**Work to complete:**
Where the data below shows a picture, leave that picture out and copy the rest exactly.

**Material for this task:**
########################################

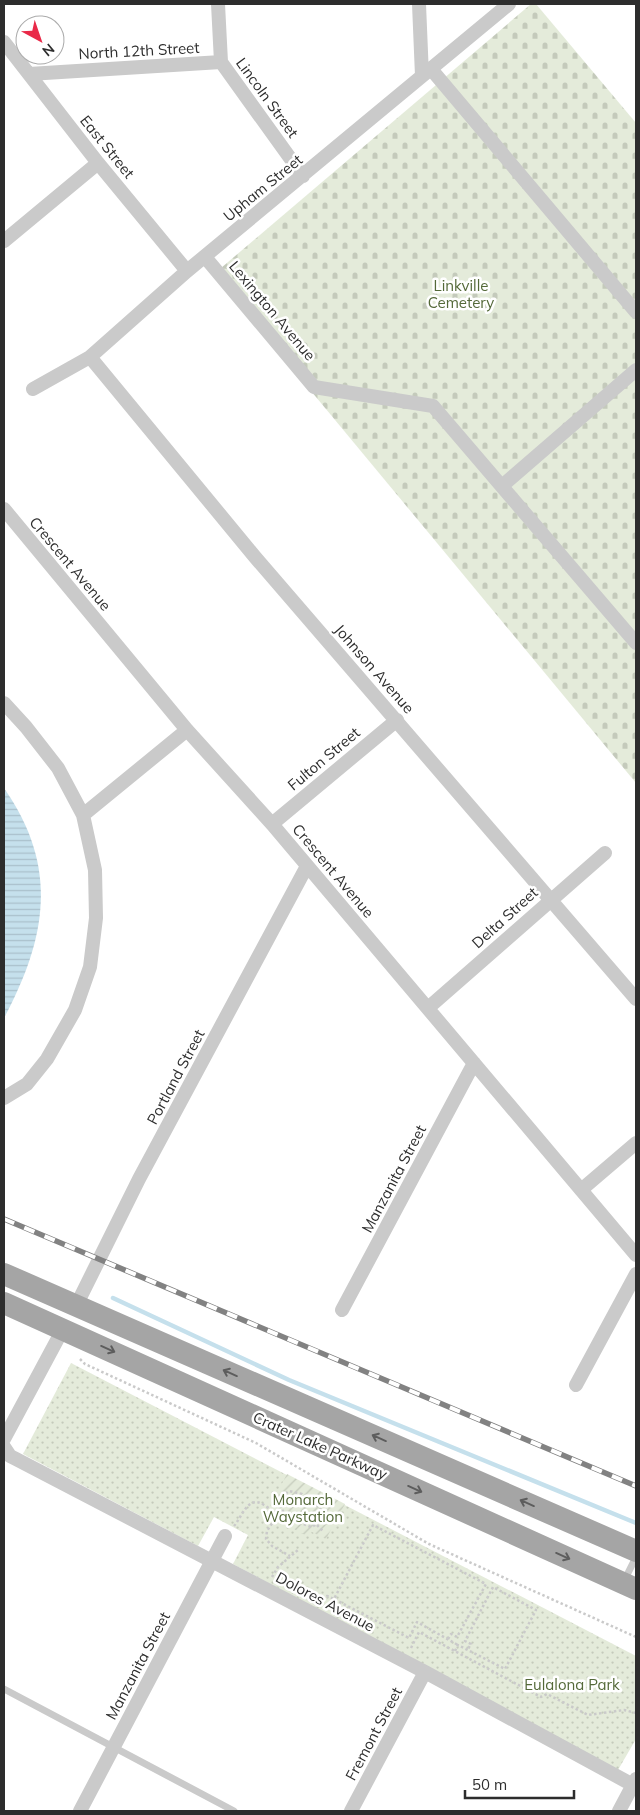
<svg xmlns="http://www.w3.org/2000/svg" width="640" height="1815" viewBox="0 0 640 1815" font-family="Mulish,sans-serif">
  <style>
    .grass { fill: url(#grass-dots) }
    .cemetery { fill: url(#cemetery-stones) }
    .garden { fill: url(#garden-furrows) }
    .water { fill: url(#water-rules) }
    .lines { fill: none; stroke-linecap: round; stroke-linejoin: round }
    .stream { stroke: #c5e0ec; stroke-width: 4.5 }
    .path { stroke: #cacaca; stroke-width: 2.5; stroke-dasharray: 2.5 2.5; stroke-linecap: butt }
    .service { stroke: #cacaca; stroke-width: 7 }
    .minor { stroke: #cacaca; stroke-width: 14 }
    .primary { stroke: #a5a5a5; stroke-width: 22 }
    .rail-casing { stroke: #828282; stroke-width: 5.5 }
    .rail { stroke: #fff; stroke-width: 4; stroke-dasharray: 11; stroke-linecap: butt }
    .oneway { stroke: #5d5d5d }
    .labels { text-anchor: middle; stroke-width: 5; stroke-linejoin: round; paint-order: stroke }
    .street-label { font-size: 15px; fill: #2d2d2d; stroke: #fff }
    .park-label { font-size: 15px; fill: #546939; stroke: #fff }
  </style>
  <defs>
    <pattern id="grass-dots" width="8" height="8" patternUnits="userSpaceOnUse" patternTransform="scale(1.25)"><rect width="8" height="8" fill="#e4ebda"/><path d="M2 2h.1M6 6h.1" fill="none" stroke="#c4cabb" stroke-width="1.8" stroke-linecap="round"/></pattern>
    <pattern id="cemetery-stones" width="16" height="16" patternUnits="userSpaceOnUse" patternTransform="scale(1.25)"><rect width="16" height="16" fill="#e4ebda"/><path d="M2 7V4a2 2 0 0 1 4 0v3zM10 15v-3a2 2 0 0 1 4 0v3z" fill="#c4cabb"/></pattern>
    <pattern id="garden-furrows" width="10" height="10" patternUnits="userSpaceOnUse" patternTransform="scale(1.25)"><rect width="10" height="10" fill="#e4ebda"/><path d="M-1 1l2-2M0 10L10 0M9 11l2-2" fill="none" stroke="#c4cabb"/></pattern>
    <pattern id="water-rules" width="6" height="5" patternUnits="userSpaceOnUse" patternTransform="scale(1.25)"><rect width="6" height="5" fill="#c5e0ec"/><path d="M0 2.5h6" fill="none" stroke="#aac0cb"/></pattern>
  </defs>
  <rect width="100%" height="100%" fill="#fff"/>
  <path class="grass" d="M71,1363L636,1656V1739L618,1770L233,1564L248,1535L214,1517L198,1546L23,1454Z"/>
  <path class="cemetery" d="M531,4H536L636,123V783L214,274Z"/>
  <path class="garden" d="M287,1474L345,1504L326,1539L310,1531L307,1536L266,1514Z"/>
  <path class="water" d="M4,788C59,867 47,937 4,1018Z"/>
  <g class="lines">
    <path class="stream" d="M113,1298L289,1380L636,1523"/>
    <path class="path" d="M80,1359L85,1364L256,1443L429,1544L636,1637
      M278,1514L283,1512C282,1502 280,1497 289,1491L302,1494C308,1503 327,1506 321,1519C318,1524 316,1525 311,1527L288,1518L283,1512
      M317,1525L324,1532
      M234,1526C242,1517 248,1494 264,1505C269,1508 272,1511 278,1514L267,1531L266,1539L272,1546L290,1556
      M272,1577L278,1567L298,1550
      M317,1600L327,1596L334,1599
      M448,1639L451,1634L457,1637L486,1584L373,1525L334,1599L409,1638L417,1622L458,1645
      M411,1648L419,1632L541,1697L547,1694L588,1715L624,1710L636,1713
      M455,1651L458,1645L505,1669L536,1610L493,1587L465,1641L471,1644L468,1649"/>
    <path class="service" d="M624,1581L636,1557
      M4,1689L234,1811"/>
    <path class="minor" d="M218,4L221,62L303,176
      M419,4L422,76
      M4,42L98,163L187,271
      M431,69L636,312
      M29,74L221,62
      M4,241L98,163
      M205,257L314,387L433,406L636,643
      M90,357L255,557L636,999
      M33,389L90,357L187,271L509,4
      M502,486L636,370
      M4,509L187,730L272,824L636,1255
      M4,703L26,727L58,768L83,815L95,870L96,918L90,967L75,1010L47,1059L27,1084L4,1098
      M83,815L187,730
      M272,824L397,720
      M428,1008L605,853
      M581,1190L636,1143
      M76,1306L139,1179L307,866
      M342,1310L474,1063
      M576,1385L636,1274
      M4,1439L63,1329
      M4,1447L10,1456L16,1459L425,1672L633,1785
      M80,1811L225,1536
      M351,1811L425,1672
      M619,1811L636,1779"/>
    <path class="primary" d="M4,1274L636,1551
      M4,1303L636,1589"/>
    <g class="rail-casing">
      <path id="rail" d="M4,1219L636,1486"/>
    </g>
    <use href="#rail" class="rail"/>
  </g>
  <defs><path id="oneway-shaft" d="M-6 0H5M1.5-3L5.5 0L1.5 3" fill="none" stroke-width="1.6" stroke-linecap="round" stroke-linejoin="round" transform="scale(1.25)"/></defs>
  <g class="oneway">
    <use href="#oneway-shaft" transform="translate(108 1349) rotate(24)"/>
    <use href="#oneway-shaft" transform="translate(230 1373) rotate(-156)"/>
    <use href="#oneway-shaft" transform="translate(379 1438) rotate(-156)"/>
    <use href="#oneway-shaft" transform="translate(415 1489) rotate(24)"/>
    <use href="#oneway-shaft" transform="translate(527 1503) rotate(-156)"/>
    <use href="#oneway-shaft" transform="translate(563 1556) rotate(24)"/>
  </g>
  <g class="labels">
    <g class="street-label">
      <text transform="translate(139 51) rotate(-3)" y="5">North 12th Street</text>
      <text transform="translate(267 98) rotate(54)" y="5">Lincoln Street</text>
      <text transform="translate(107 147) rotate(51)" y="5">East Street</text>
      <text transform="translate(263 188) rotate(-39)" y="5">Upham Street</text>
      <text transform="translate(272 311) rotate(50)" y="5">Lexington Avenue</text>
      <text transform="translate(70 564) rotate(50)" y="5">Crescent Avenue</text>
      <text transform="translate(374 669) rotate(49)" y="5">Johnson Avenue</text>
      <text transform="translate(324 759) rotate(-40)" y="5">Fulton Street</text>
      <text transform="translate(333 871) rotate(50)" y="5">Crescent Avenue</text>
      <text transform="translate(505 918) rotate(-42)" y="5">Delta Street</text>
      <text transform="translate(176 1077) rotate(-62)" y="5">Portland Street</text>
      <text transform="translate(394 1179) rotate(-62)" y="5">Manzanita Street</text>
      <text transform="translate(320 1446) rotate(24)" y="5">Crater Lake Parkway</text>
      <text transform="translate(325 1602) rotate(28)" y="5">Dolores Avenue</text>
      <text transform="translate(138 1666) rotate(-62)" y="5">Manzanita Street</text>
      <text transform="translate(374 1734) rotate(-62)" y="5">Fremont Street</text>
    </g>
    <g class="park-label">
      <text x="461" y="291">Linkville<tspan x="461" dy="17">Cemetery</tspan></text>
      <text x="303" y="1505">Monarch<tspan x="303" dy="17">Waystation</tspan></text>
      <text x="572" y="1690">Eulalona Park</text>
    </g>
  </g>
  <rect width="640" height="1815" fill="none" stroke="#2d2d2d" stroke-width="10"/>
  <g transform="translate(40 40) rotate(140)"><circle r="24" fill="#ffffff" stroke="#ababab"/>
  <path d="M0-4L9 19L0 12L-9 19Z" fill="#e92948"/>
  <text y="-8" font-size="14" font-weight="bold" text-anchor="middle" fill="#2d2d2d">N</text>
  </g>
  <path d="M465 1790v8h109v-8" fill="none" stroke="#2d2d2d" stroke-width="2.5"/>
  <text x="472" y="1790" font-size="15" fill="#2d2d2d" stroke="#ffffff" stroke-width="4" paint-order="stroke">50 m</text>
</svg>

########################################

**Output below:**
<svg xmlns="http://www.w3.org/2000/svg" width="640" height="1815" viewBox="0 0 640 1815" font-family="Mulish,sans-serif">
  <style>
    .grass { fill: url(#grass-dots) }
    .cemetery { fill: url(#cemetery-stones) }
    .garden { fill: url(#garden-furrows) }
    .water { fill: url(#water-rules) }
    .lines { fill: none; stroke-linecap: round; stroke-linejoin: round }
    .stream { stroke: #c5e0ec; stroke-width: 4.5 }
    .path { stroke: #cacaca; stroke-width: 2.5; stroke-dasharray: 2.5 2.5; stroke-linecap: butt }
    .service { stroke: #cacaca; stroke-width: 7 }
    .minor { stroke: #cacaca; stroke-width: 14 }
    .primary { stroke: #a5a5a5; stroke-width: 22 }
    .rail-casing { stroke: #828282; stroke-width: 5.5 }
    .rail { stroke: #fff; stroke-width: 4; stroke-dasharray: 11; stroke-linecap: butt }
    .oneway { stroke: #5d5d5d }
    .labels { text-anchor: middle; stroke-width: 5; stroke-linejoin: round; paint-order: stroke }
    .street-label { font-size: 15px; fill: #2d2d2d; stroke: #fff }
    .park-label { font-size: 15px; fill: #546939; stroke: #fff }
  </style>
  <defs>
    <pattern id="grass-dots" width="8" height="8" patternUnits="userSpaceOnUse" patternTransform="scale(1.25)"><rect width="8" height="8" fill="#e4ebda"/><path d="M2 2h.1M6 6h.1" fill="none" stroke="#c4cabb" stroke-width="1.8" stroke-linecap="round"/></pattern>
    <pattern id="cemetery-stones" width="16" height="16" patternUnits="userSpaceOnUse" patternTransform="scale(1.25)"><rect width="16" height="16" fill="#e4ebda"/><path d="M2 7V4a2 2 0 0 1 4 0v3zM10 15v-3a2 2 0 0 1 4 0v3z" fill="#c4cabb"/></pattern>
    <pattern id="garden-furrows" width="10" height="10" patternUnits="userSpaceOnUse" patternTransform="scale(1.25)"><rect width="10" height="10" fill="#e4ebda"/><path d="M-1 1l2-2M0 10L10 0M9 11l2-2" fill="none" stroke="#c4cabb"/></pattern>
    <pattern id="water-rules" width="6" height="5" patternUnits="userSpaceOnUse" patternTransform="scale(1.25)"><rect width="6" height="5" fill="#c5e0ec"/><path d="M0 2.5h6" fill="none" stroke="#aac0cb"/></pattern>
  </defs>
  <rect width="100%" height="100%" fill="#fff"/>
  <path class="grass" d="M71,1363L636,1656V1739L618,1770L233,1564L248,1535L214,1517L198,1546L23,1454Z"/>
  <path class="cemetery" d="M531,4H536L636,123V783L214,274Z"/>
  <path class="garden" d="M287,1474L345,1504L326,1539L310,1531L307,1536L266,1514Z"/>
  <path class="water" d="M4,788C59,867 47,937 4,1018Z"/>
  <g class="lines">
    <path class="stream" d="M113,1298L289,1380L636,1523"/>
    <path class="path" d="M80,1359L85,1364L256,1443L429,1544L636,1637
      M278,1514L283,1512C282,1502 280,1497 289,1491L302,1494C308,1503 327,1506 321,1519C318,1524 316,1525 311,1527L288,1518L283,1512
      M317,1525L324,1532
      M234,1526C242,1517 248,1494 264,1505C269,1508 272,1511 278,1514L267,1531L266,1539L272,1546L290,1556
      M272,1577L278,1567L298,1550
      M317,1600L327,1596L334,1599
      M448,1639L451,1634L457,1637L486,1584L373,1525L334,1599L409,1638L417,1622L458,1645
      M411,1648L419,1632L541,1697L547,1694L588,1715L624,1710L636,1713
      M455,1651L458,1645L505,1669L536,1610L493,1587L465,1641L471,1644L468,1649"/>
    <path class="service" d="M624,1581L636,1557
      M4,1689L234,1811"/>
    <path class="minor" d="M218,4L221,62L303,176
      M419,4L422,76
      M4,42L98,163L187,271
      M431,69L636,312
      M29,74L221,62
      M4,241L98,163
      M205,257L314,387L433,406L636,643
      M90,357L255,557L636,999
      M33,389L90,357L187,271L509,4
      M502,486L636,370
      M4,509L187,730L272,824L636,1255
      M4,703L26,727L58,768L83,815L95,870L96,918L90,967L75,1010L47,1059L27,1084L4,1098
      M83,815L187,730
      M272,824L397,720
      M428,1008L605,853
      M581,1190L636,1143
      M76,1306L139,1179L307,866
      M342,1310L474,1063
      M576,1385L636,1274
      M4,1439L63,1329
      M4,1447L10,1456L16,1459L425,1672L633,1785
      M80,1811L225,1536
      M351,1811L425,1672
      M619,1811L636,1779"/>
    <path class="primary" d="M4,1274L636,1551
      M4,1303L636,1589"/>
    <g class="rail-casing">
      <path id="rail" d="M4,1219L636,1486"/>
    </g>
    <use href="#rail" class="rail"/>
  </g>
  <defs><path id="oneway-shaft" d="M-6 0H5M1.5-3L5.5 0L1.5 3" fill="none" stroke-width="1.6" stroke-linecap="round" stroke-linejoin="round" transform="scale(1.25)"/></defs>
  <g class="oneway">
    <use href="#oneway-shaft" transform="translate(108 1349) rotate(24)"/>
    <use href="#oneway-shaft" transform="translate(230 1373) rotate(-156)"/>
    <use href="#oneway-shaft" transform="translate(379 1438) rotate(-156)"/>
    <use href="#oneway-shaft" transform="translate(415 1489) rotate(24)"/>
    <use href="#oneway-shaft" transform="translate(527 1503) rotate(-156)"/>
    <use href="#oneway-shaft" transform="translate(563 1556) rotate(24)"/>
  </g>
  <g class="labels">
    <g class="street-label">
      <text transform="translate(139 51) rotate(-3)" y="5">North 12th Street</text>
      <text transform="translate(267 98) rotate(54)" y="5">Lincoln Street</text>
      <text transform="translate(107 147) rotate(51)" y="5">East Street</text>
      <text transform="translate(263 188) rotate(-39)" y="5">Upham Street</text>
      <text transform="translate(272 311) rotate(50)" y="5">Lexington Avenue</text>
      <text transform="translate(70 564) rotate(50)" y="5">Crescent Avenue</text>
      <text transform="translate(374 669) rotate(49)" y="5">Johnson Avenue</text>
      <text transform="translate(324 759) rotate(-40)" y="5">Fulton Street</text>
      <text transform="translate(333 871) rotate(50)" y="5">Crescent Avenue</text>
      <text transform="translate(505 918) rotate(-42)" y="5">Delta Street</text>
      <text transform="translate(176 1077) rotate(-62)" y="5">Portland Street</text>
      <text transform="translate(394 1179) rotate(-62)" y="5">Manzanita Street</text>
      <text transform="translate(320 1446) rotate(24)" y="5">Crater Lake Parkway</text>
      <text transform="translate(325 1602) rotate(28)" y="5">Dolores Avenue</text>
      <text transform="translate(138 1666) rotate(-62)" y="5">Manzanita Street</text>
      <text transform="translate(374 1734) rotate(-62)" y="5">Fremont Street</text>
    </g>
    <g class="park-label">
      <text x="461" y="291">Linkville<tspan x="461" dy="17">Cemetery</tspan></text>
      <text x="303" y="1505">Monarch<tspan x="303" dy="17">Waystation</tspan></text>
      <text x="572" y="1690">Eulalona Park</text>
    </g>
  </g>
  <rect width="640" height="1815" fill="none" stroke="#2d2d2d" stroke-width="10"/>
  <g transform="translate(40 40) rotate(140)"><circle r="24" fill="#ffffff" stroke="#ababab"/>
  <path d="M0-4L9 19L0 12L-9 19Z" fill="#e92948"/>
  <text y="-8" font-size="14" font-weight="bold" text-anchor="middle" fill="#2d2d2d">N</text>
  </g>
  <path d="M465 1790v8h109v-8" fill="none" stroke="#2d2d2d" stroke-width="2.5"/>
  <text x="472" y="1790" font-size="15" fill="#2d2d2d" stroke="#ffffff" stroke-width="4" paint-order="stroke">50 m</text>
</svg>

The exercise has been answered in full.